- Native name: حنا رحمه
- Church: Catholic Church
- Diocese: Eparchy of Baalbek-Deir El Ahmar
- Installed: 20 June 2015
- Predecessor: Simon Atallah

Orders
- Ordination: 29 July 1990
- Consecration: 1 August 2015 by Bechara Boutros al-Rahi

Personal details
- Born: 18 July 1960 (age 65) Aynata, South Governorate, Lebanon

= Hanna Rahmé =

Hanna Rahmé, OLM (born on 18 July 1960 in Aynata, Nabatiyeh Governorate, Lebanon) is the current Maronite eparch of the Maronite Catholic Eparchy of Baalbek-Deir El Ahmar.

==Life==

Hanna Rahmé entered on 6 August 1979 in the OLM and on 6 August 1989 made his religious vows. He received on 29 July 1990 his ordination to the priesthood.

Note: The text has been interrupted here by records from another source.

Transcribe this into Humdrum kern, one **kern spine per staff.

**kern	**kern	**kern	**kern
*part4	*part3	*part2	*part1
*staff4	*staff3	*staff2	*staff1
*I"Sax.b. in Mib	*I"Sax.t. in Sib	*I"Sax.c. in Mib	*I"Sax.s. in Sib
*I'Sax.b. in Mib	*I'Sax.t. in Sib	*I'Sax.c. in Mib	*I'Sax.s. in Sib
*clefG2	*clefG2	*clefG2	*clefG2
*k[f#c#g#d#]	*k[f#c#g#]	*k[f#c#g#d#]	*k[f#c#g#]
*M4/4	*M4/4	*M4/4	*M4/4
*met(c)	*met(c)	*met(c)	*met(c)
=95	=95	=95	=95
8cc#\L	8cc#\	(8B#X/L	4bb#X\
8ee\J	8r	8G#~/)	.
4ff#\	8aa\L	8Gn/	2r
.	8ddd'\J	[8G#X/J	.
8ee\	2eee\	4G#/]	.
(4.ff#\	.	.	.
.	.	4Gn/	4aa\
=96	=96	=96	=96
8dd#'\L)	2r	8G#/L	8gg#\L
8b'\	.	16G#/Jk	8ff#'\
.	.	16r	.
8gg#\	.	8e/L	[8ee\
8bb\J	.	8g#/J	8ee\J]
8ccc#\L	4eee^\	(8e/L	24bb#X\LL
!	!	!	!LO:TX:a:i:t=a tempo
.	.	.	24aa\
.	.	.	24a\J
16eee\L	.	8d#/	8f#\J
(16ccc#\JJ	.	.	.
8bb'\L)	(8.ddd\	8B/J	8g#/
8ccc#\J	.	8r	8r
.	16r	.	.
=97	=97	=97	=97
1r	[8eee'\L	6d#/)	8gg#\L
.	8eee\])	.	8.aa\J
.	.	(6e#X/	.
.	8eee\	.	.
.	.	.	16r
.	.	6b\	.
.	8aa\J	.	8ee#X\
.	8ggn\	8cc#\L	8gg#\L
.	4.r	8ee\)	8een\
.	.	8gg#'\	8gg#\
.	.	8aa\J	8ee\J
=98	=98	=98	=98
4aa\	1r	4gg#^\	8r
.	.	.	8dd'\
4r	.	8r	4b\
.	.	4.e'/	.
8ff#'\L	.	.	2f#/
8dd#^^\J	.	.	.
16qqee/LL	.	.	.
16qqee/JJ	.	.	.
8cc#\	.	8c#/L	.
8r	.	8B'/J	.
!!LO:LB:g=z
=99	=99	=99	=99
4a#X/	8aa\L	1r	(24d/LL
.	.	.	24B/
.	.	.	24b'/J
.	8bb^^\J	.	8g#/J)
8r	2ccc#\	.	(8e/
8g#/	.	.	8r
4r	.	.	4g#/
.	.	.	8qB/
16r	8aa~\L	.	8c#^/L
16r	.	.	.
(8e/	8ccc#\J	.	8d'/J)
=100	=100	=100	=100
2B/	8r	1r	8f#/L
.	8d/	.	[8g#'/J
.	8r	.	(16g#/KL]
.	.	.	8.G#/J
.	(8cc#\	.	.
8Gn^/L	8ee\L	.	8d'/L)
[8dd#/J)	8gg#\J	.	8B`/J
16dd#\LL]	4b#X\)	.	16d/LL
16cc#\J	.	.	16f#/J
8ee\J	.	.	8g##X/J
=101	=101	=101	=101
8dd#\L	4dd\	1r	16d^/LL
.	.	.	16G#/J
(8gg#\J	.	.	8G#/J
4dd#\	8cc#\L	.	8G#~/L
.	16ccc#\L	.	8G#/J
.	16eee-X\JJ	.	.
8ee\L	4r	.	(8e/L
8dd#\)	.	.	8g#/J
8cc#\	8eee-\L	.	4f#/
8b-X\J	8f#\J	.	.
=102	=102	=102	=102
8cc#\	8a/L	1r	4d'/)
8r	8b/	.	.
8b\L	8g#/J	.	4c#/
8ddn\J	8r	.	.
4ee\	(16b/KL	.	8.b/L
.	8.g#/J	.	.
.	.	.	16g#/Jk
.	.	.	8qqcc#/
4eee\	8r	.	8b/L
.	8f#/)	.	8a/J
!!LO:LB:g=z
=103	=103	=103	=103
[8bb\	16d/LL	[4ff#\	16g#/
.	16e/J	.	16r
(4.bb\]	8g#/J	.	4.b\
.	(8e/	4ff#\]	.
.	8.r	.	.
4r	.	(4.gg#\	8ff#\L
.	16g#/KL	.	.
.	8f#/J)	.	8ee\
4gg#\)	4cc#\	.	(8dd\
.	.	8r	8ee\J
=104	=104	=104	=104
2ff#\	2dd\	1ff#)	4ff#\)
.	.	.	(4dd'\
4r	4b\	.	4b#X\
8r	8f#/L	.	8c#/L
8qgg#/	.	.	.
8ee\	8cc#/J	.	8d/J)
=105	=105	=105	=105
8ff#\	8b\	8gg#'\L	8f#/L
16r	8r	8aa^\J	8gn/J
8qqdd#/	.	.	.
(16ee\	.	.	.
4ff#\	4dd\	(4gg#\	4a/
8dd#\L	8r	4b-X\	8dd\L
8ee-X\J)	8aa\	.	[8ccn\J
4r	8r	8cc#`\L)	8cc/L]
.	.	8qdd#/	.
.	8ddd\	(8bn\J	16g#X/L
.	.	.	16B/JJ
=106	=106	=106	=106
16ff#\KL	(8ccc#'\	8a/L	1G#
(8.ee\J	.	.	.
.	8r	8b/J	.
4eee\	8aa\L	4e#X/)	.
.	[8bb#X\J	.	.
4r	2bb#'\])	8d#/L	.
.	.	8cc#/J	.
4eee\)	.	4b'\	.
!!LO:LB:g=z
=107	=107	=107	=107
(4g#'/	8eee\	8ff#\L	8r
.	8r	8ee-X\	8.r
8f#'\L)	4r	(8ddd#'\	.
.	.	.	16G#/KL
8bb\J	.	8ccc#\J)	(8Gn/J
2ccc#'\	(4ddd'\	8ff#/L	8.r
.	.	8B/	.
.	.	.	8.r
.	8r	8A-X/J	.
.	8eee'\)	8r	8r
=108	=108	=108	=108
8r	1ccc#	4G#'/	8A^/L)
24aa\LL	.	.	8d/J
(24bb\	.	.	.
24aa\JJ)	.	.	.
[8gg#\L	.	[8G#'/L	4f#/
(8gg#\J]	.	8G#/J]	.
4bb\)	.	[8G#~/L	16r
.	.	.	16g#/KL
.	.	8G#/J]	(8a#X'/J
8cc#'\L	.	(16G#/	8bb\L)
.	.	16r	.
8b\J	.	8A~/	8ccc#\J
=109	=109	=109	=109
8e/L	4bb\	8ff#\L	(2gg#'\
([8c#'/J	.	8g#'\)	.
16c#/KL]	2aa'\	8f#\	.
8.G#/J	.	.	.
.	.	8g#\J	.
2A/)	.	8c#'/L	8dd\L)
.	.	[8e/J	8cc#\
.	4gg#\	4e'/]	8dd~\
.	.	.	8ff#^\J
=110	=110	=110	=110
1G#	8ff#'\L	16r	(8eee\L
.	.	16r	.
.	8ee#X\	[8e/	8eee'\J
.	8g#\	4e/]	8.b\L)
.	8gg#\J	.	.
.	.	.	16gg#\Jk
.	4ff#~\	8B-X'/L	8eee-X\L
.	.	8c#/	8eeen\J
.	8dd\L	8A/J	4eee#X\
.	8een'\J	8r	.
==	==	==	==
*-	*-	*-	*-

The decision of the Synod of Maronite Church from 10 to 14 March 2015 convened to elected him bishop of Baalbek-Deir El Ahmar. Pope Francis approved his election as Bishop of Baalbek-Deir El Ahmar on 20 June 2015.

Rahmé was consecrated bishop on 1 August 2015 by Maronite Patriarch of Antioch Cardinal Bechara Boutros al-Rahi, OMM and his co-consecrators were Simon Atallah, Emeritus eparch of Baalbek-Deir El Ahmar, and Paul-Mounged El-Hachem, Titular bishop of Darnis.